Excerpt -
# # # # # # #

From the standpoints which have here been developed as to the relation of psychical to natural laws and as to their combination into one unity, we may now decide a question which is of mythological origin, and which was transferred by mythology to philosophy and ultimately to psychology. This question is the one as to the nature of the soul. For the primitive thinker the soul was a demoniacal being, which had its seat in the whole body, but especially in certain favoured organs, such as the heart, the kidneys, the liver, or the blood. Besides this oldest idea of a body-soul, there soon arose a second idea of a soul only externally bound to the parts of the body, and this soul left the body at death in the last breath, and also for a short time during sleep, as noticed in the images of dreams. This was called the breath-soul or the shadow-soul. For a long time, in spite of the self-contradiction, these two conceptions were joined together, although we see in the development of mythological thought that the breath-soul or psyche slowly supersedes the idea of a body-soul.

The development of the idea of a soul in philosophy is in essentials a repetition of this mythological development. The ancient philosophy, in whose footsteps mediæval philosophy follows, still holds fast to the idea of a body-soul. The soul is the driving force of all, even physical processes of life, e.g. nutrition and propagation. By the side of this, however, the higher mental activities are bound to a specific being that is separable from the body. This opinion, which gave a concrete, clear form to the mythological ideas, found its most perfect scientific expression in the psychology of Aristotle. The psyche that was separable from the body had thus won a victory over the body-soul both in mythology and in the classical work of Aristotle. This, of course, led ultimately to the absolute dominion of this independent soul, and its qualities were more and more considered to be absolutely opposite to the qualities of the body, that was ruled by purely material laws. This development culminated in the system of Descartes, the last great philosopher of the Renaissance. The body is from now on considered to be an expended substance, subject to mechanical laws only; the soul stands, in contradistinction to this, as an unextended, purely thinking substance. The two substances are, however, during life externally joined together. In one single point of the brain the body was supposed to meet in reciprocal action with the soul, which was thought of as something analogous to a material atom. Descartes fixed upon the pineal gland, but there were countless other hypotheses as to the position of this point.

# # # # # # #

Data to examine -
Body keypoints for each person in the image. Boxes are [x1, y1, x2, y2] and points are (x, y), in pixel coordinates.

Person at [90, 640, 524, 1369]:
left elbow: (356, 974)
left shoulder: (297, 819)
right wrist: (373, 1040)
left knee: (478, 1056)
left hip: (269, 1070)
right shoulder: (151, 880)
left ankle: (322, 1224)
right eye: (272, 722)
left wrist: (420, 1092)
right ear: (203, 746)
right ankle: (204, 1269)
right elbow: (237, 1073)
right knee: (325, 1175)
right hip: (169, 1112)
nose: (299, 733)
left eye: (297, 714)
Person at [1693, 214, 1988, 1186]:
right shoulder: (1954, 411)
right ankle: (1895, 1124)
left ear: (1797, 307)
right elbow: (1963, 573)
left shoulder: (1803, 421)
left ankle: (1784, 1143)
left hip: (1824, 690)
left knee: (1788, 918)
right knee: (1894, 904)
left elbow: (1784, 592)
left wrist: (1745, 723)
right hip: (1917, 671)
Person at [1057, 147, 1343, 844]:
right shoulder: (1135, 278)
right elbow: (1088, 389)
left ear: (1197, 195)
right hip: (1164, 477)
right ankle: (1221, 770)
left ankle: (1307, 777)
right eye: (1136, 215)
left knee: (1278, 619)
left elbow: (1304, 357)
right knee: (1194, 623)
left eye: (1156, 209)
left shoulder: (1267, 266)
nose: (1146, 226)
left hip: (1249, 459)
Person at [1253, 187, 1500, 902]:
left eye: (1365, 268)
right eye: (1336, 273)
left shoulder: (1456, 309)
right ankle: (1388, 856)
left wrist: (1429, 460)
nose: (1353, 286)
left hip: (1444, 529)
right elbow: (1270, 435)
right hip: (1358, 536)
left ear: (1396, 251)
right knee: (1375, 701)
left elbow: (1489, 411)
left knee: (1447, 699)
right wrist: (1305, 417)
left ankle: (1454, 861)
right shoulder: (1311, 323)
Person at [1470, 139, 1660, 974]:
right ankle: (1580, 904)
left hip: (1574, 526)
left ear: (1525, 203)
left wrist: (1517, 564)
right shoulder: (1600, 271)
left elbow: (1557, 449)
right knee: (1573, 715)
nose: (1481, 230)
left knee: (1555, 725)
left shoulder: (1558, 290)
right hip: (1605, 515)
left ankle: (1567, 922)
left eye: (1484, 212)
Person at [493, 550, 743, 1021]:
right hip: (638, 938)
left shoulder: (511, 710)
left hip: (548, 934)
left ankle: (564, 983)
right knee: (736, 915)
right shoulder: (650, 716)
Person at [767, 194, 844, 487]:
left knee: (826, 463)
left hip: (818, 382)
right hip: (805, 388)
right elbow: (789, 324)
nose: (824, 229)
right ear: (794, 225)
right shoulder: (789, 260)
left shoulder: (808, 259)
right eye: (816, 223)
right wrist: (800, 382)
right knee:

# # # # # # #

What to do -
Please name the part of the brain that, according to the excerpt on the soul, Descartes chose as the point where body and soul meet. The entries aren't needed here.

Answer area -
The pineal gland.